Bill Cosby trial: What it's like to be on a sequestered jury
Posted June 8
Amid tense cross-examination on Tuesday of Andrea Constand, the woman who testified that Bill Cosby drugged and sexually assaulted her, Judge Steven O'Neill called for a pause to the questions and spoke quietly to a courtroom aide.
He had a good reason for the break, he explained to the courtroom: He needed to order dinner for the sequestered jury.
"This is new territory," O'Neill said. "I have to be trial judge and also activity planner here."
So it goes at the Montgomery County courthouse outside Philadelphia, where jurors are being sequestered for Bill Cosby's assault trial. The jurors, chosen from Allegheny County, home of Pittsburgh, were bused in to the area and are staying in hotel rooms away from their families for what is expected to be a two-week trial.
By design, a sequestered jury has only limited access to the outside world. So while making crucial decisions on evidence and arguments, O'Neill also has to plan the jury's day-to-day lives.

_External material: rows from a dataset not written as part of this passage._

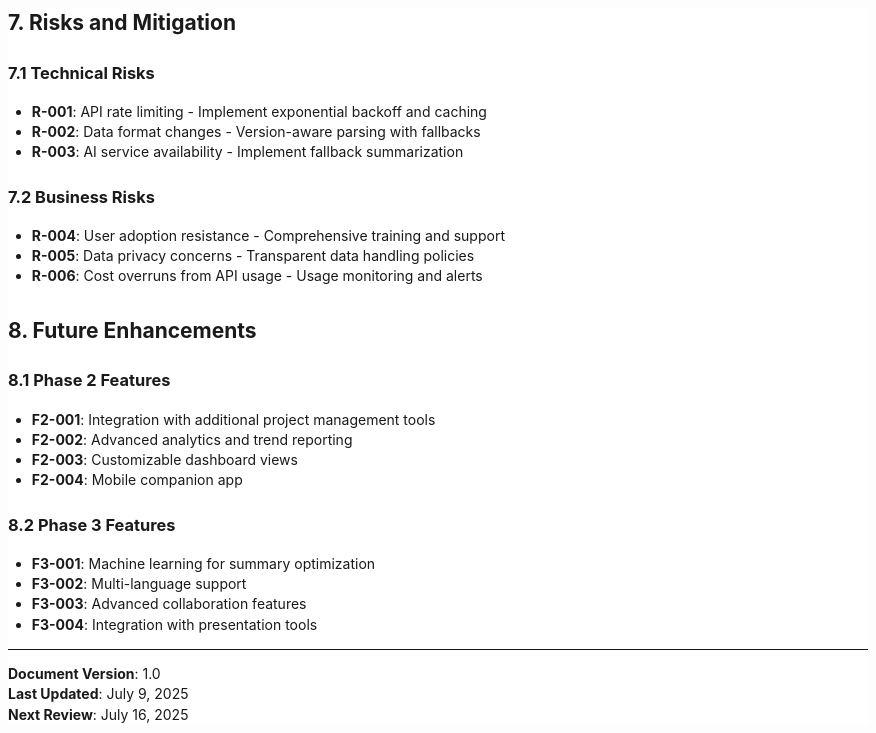 ## 7. Risks and Mitigation

### 7.1 Technical Risks
- **R-001**: API rate limiting - Implement exponential backoff and caching
- **R-002**: Data format changes - Version-aware parsing with fallbacks
- **R-003**: AI service availability - Implement fallback summarization

### 7.2 Business Risks
- **R-004**: User adoption resistance - Comprehensive training and support
- **R-005**: Data privacy concerns - Transparent data handling policies
- **R-006**: Cost overruns from API usage - Usage monitoring and alerts

## 8. Future Enhancements

### 8.1 Phase 2 Features
- **F2-001**: Integration with additional project management tools
- **F2-002**: Advanced analytics and trend reporting
- **F2-003**: Customizable dashboard views
- **F2-004**: Mobile companion app

### 8.2 Phase 3 Features
- **F3-001**: Machine learning for summary optimization
- **F3-002**: Multi-language support
- **F3-003**: Advanced collaboration features
- **F3-004**: Integration with presentation tools

---

**Document Version**: 1.0  
**Last Updated**: July 9, 2025  
**Next Review**: July 16, 2025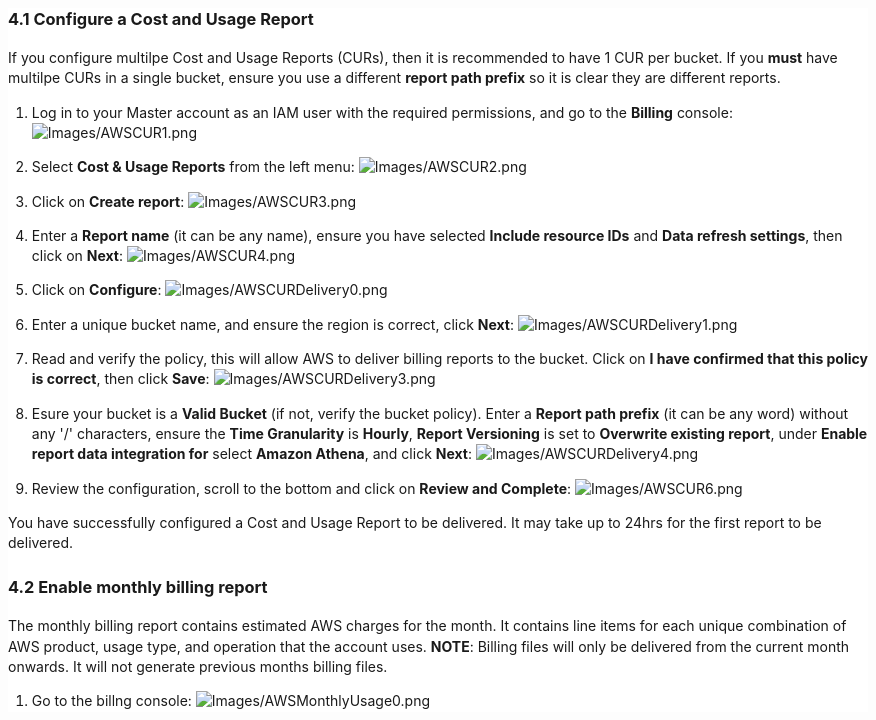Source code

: 
### 4.1 Configure a Cost and Usage Report
If you configure multilpe Cost and Usage Reports (CURs), then it is recommended to have 1 CUR per bucket. If you **must** have multilpe CURs in a single bucket, ensure you use a different **report path prefix** so it is clear they are different reports.

1. Log in to your Master account as an IAM user with the required permissions, and go to the **Billing** console:
![Images/AWSCUR1.png](Images/AWSCUR1.png) 

2. Select **Cost & Usage Reports** from the left menu:
![Images/AWSCUR2.png](Images/AWSCUR2.png) 

3. Click on **Create report**:
![Images/AWSCUR3.png](Images/AWSCUR3.png)

4. Enter a **Report name** (it can be any name), ensure you have selected **Include resource IDs** and **Data refresh settings**, then click on **Next**:
![Images/AWSCUR4.png](Images/AWSCUR4.png)

5. Click on **Configure**:
![Images/AWSCURDelivery0.png](Images/AWSCURDelivery0.png)

6. Enter a unique bucket name, and ensure the region is correct, click **Next**:
![Images/AWSCURDelivery1.png](Images/AWSCURDelivery1.png)

7. Read and verify the policy, this will allow AWS to deliver billing reports to the bucket. Click on **I have confirmed that this policy is correct**, then click **Save**:
![Images/AWSCURDelivery3.png](Images/AWSCURDelivery3.png)

8. Esure your bucket is a **Valid Bucket** (if not, verify the bucket policy). Enter a **Report path prefix** (it can be any word) without any '/' characters, ensure the **Time Granularity** is **Hourly**, **Report Versioning** is set to **Overwrite existing report**, under **Enable report data integration for** select **Amazon Athena**, and click **Next**:
![Images/AWSCURDelivery4.png](Images/AWSCURDelivery4.png)

9. Review the configuration, scroll to the bottom and click on **Review and Complete**:
![Images/AWSCUR6.png](Images/AWSCUR6.png)

You have successfully configured a Cost and Usage Report to be delivered.  It may take up to 24hrs for the first report to be delivered.

### 4.2 Enable monthly billing report
The monthly billing report contains estimated AWS charges for the month. It contains line items for each unique combination of AWS product, usage type, and operation that the account uses.
**NOTE**: Billing files will only be delivered from the current month onwards. It will not generate previous months billing files.

1. Go to the billng console:
![Images/AWSMonthlyUsage0.png](Images/AWSMonthlyUsage0.png)
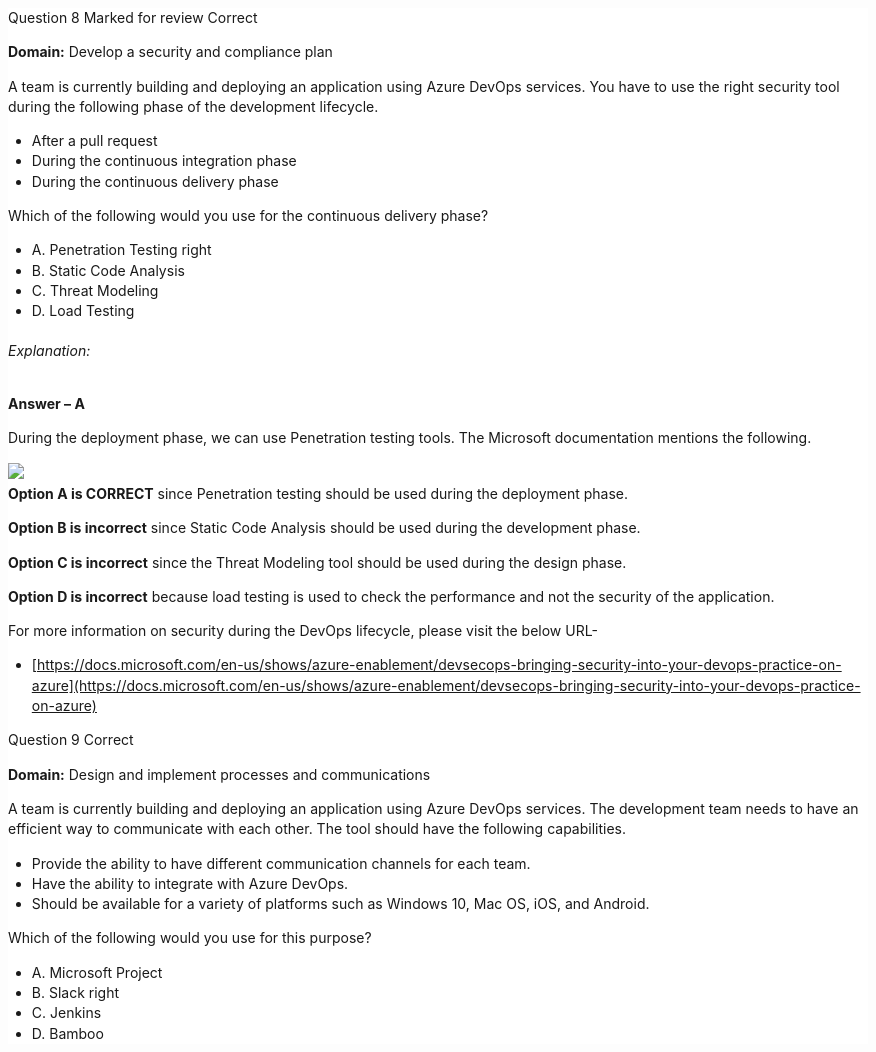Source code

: Question 8 Marked for review Correct

**Domain:** Develop a security and compliance plan

A team is currently building and deploying an application using Azure DevOps services. You have to use the right security tool during the following phase of the development lifecycle.

- After a pull request
- During the continuous integration phase
- During the continuous delivery phase

Which of the following would you use for the continuous delivery phase?

- A. Penetration Testing right
- B. Static Code Analysis
- C. Threat Modeling
- D. Load Testing

###### Explanation:

**Answer – A**

During the deployment phase, we can use Penetration testing tools. The Microsoft documentation mentions the following.

![](https://s3.amazonaws.com/media.whizlabs.com/learn/2020/06/26/ckeditor_8.png)  
**Option A is CORRECT** since Penetration testing should be used during the deployment phase.

**Option B is incorrect** since Static Code Analysis should be used during the development phase.

**Option C is incorrect** since the Threat Modeling tool should be used during the design phase.  
  
**Option D is incorrect** because load testing is used to check the performance and not the security of the application.

For more information on security during the DevOps lifecycle, please visit the below URL-

- [https://docs.microsoft.com/en-us/shows/azure-enablement/devsecops-bringing-security-into-your-devops-practice-on-azure](https://docs.microsoft.com/en-us/shows/azure-enablement/devsecops-bringing-security-into-your-devops-practice-on-azure)

Question 9 Correct

**Domain:** Design and implement processes and communications

A team is currently building and deploying an application using Azure DevOps services. The development team needs to have an efficient way to communicate with each other. The tool should have the following capabilities.

- Provide the ability to have different communication channels for each team.
- Have the ability to integrate with Azure DevOps.
- Should be available for a variety of platforms such as Windows 10, Mac OS, iOS, and Android.

Which of the following would you use for this purpose?

- A. Microsoft Project
- B. Slack right
- C. Jenkins
- D. Bamboo
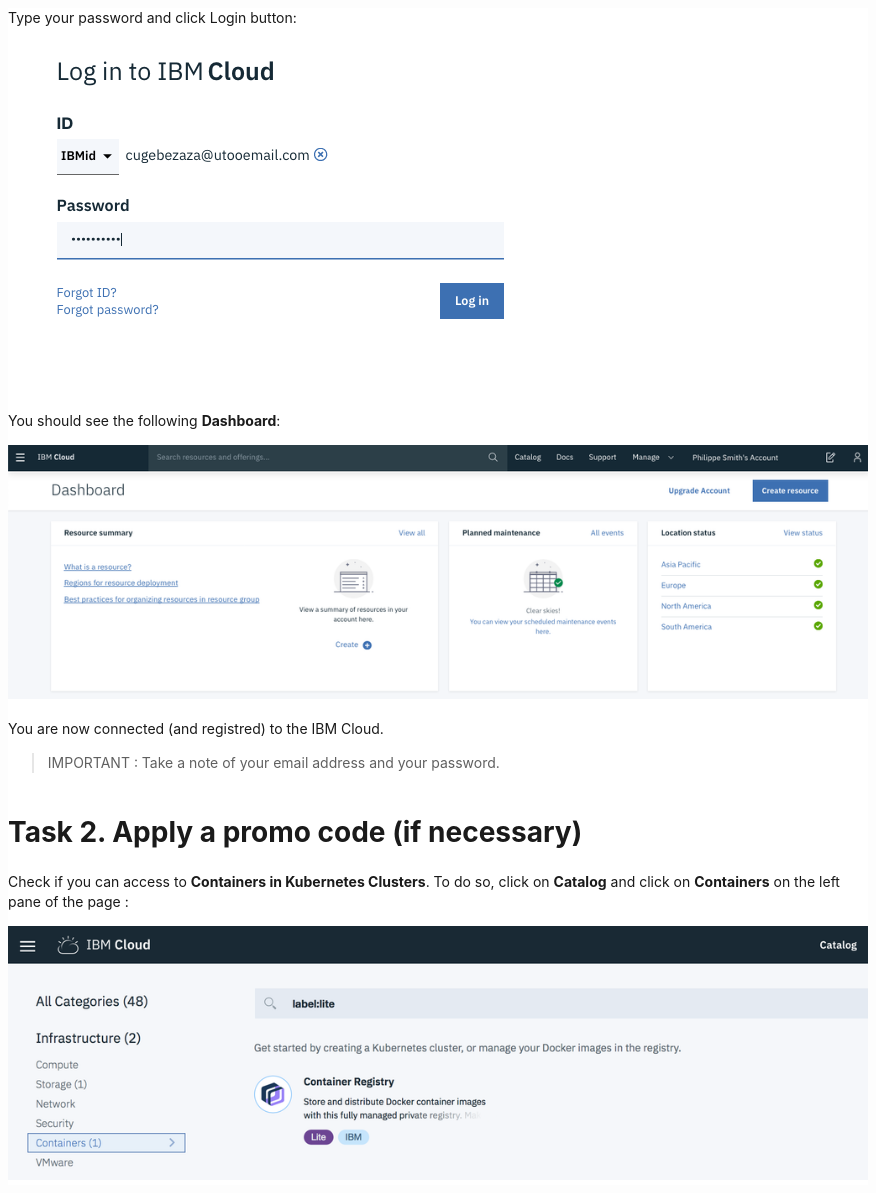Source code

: Type your password and click Login button:

![image-20190118104419179](images/image-20190118104419179-7804659.png)

You should see the following **Dashboard**:

![image-20190118104520085](images/image-20190118104520085-7804720.png)

You are now connected (and registred) to the IBM Cloud.

> IMPORTANT : Take a note of your email address and your password.


# Task 2. Apply a promo code (if necessary)

Check if you can access to **Containers in Kubernetes Clusters**.
To do so, click on **Catalog** and click on **Containers** on the left pane of the page :


![Showing Containers](./images/showcontainers.png)
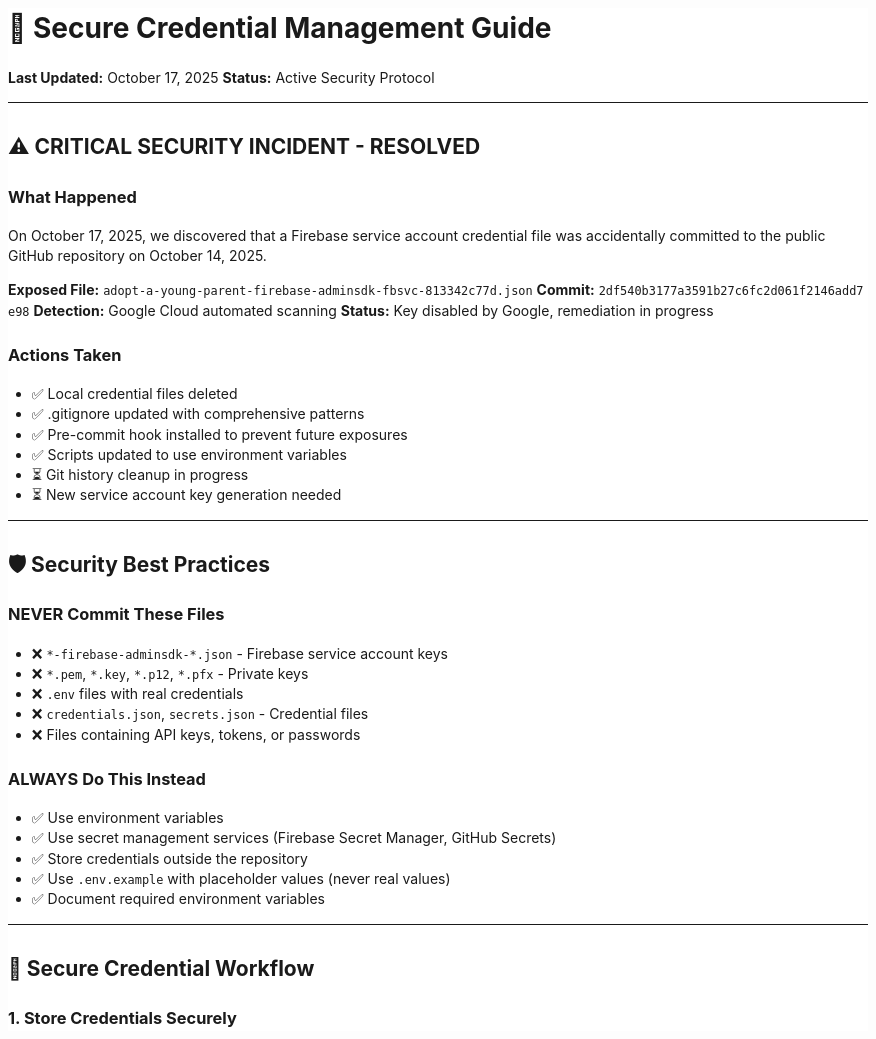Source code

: # 🔐 Secure Credential Management Guide

**Last Updated:** October 17, 2025
**Status:** Active Security Protocol

---

## ⚠️ CRITICAL SECURITY INCIDENT - RESOLVED

### What Happened
On October 17, 2025, we discovered that a Firebase service account credential file was accidentally committed to the public GitHub repository on October 14, 2025.

**Exposed File:** `adopt-a-young-parent-firebase-adminsdk-fbsvc-813342c77d.json`
**Commit:** `2df540b3177a3591b27c6fc2d061f2146add7e98`
**Detection:** Google Cloud automated scanning
**Status:** Key disabled by Google, remediation in progress

### Actions Taken
- ✅ Local credential files deleted
- ✅ .gitignore updated with comprehensive patterns
- ✅ Pre-commit hook installed to prevent future exposures
- ✅ Scripts updated to use environment variables
- ⏳ Git history cleanup in progress
- ⏳ New service account key generation needed

---

## 🛡️ Security Best Practices

### NEVER Commit These Files
- ❌ `*-firebase-adminsdk-*.json` - Firebase service account keys
- ❌ `*.pem`, `*.key`, `*.p12`, `*.pfx` - Private keys
- ❌ `.env` files with real credentials
- ❌ `credentials.json`, `secrets.json` - Credential files
- ❌ Files containing API keys, tokens, or passwords

### ALWAYS Do This Instead
- ✅ Use environment variables
- ✅ Use secret management services (Firebase Secret Manager, GitHub Secrets)
- ✅ Store credentials outside the repository
- ✅ Use `.env.example` with placeholder values (never real values)
- ✅ Document required environment variables

---

## 📝 Secure Credential Workflow

### 1. Store Credentials Securely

This setup has not always gone smoothly. After returning from an afternoon break on the first day of the trial, O'Neill apologized to jurors for what he called a "snack snafu."
"We don't have the Department of Sequestration," he said, acknowledging some food-related issue in the juror break room. "We need to do a better job."
Why have a sequestered jury?
Jurors in all trials are expected to avoid talking about the case with others and to avoid consuming media coverage of it. But in major high-profile cases with extensive media coverage, that can prove impossible, Villanova law professor Michelle Madden Dempsey said.
"The thing that's different with such a high-profile media case, the jurors will be inundated with (media attention)," she said. "Even if they're doing their very best to avoid any kind of engagement with media coverage ... it's going to be impossible for them to do that given the high-profile nature of this case."
Bill Cosby's assault trial certainly fits those parameters, as dozens of reporters from across the world have arrived in Norristown, Pennsylvania, to observe the 79-year-old comedian. Cosby has pleaded not guilty to the charges.
Sequestered juries have been used in many of the biggest trials of the last decade, including for Casey Anthony and George Zimmerman. The jury in OJ Simpson's trial was sequestered for 265 days, the longest such case in American history.
However, sequestering a jury can sometimes hurt jurors rather than protect them, said Barry Coburn, a criminal defense attorney who worked as part of a partially sequestered jury trial.
"It tends to wear on people. There's a certain novelty about it at the beginning," he said. "But after a certain amount of time away from home and family, it often becomes really hard for most people to tolerate."
Trials are emotional and stressful, and sequestered jurors can't relieve that stress in their own homes with their friends and loved ones.
Those stresses were infamously evident in Simpson's "trial of the century." Michael Knox, a juror who was removed midway through the trial, wrote a tell-all book about the "oppressive, bizarre and infantilizing life of sequestration, in which no doors can be locked, jurors cannot drink a beer, and, even during conjugal visits, jurors worry about having their conversations monitored," The New York Times wrote.
Cosby's trial is far shorter, of course, and could be over in another week. In addition, O'Neill's concern for the jury shows he is sensitive to the types of issues, Coburn said.
Indeed, in planning when to end Thursday's court session, O'Neill catered to the rooting interests of the Pittsburgh-based jury, whose hockey team is playing in the NHL Finals.
"I only had one question," O'Neill said. "What time does the puck drop?"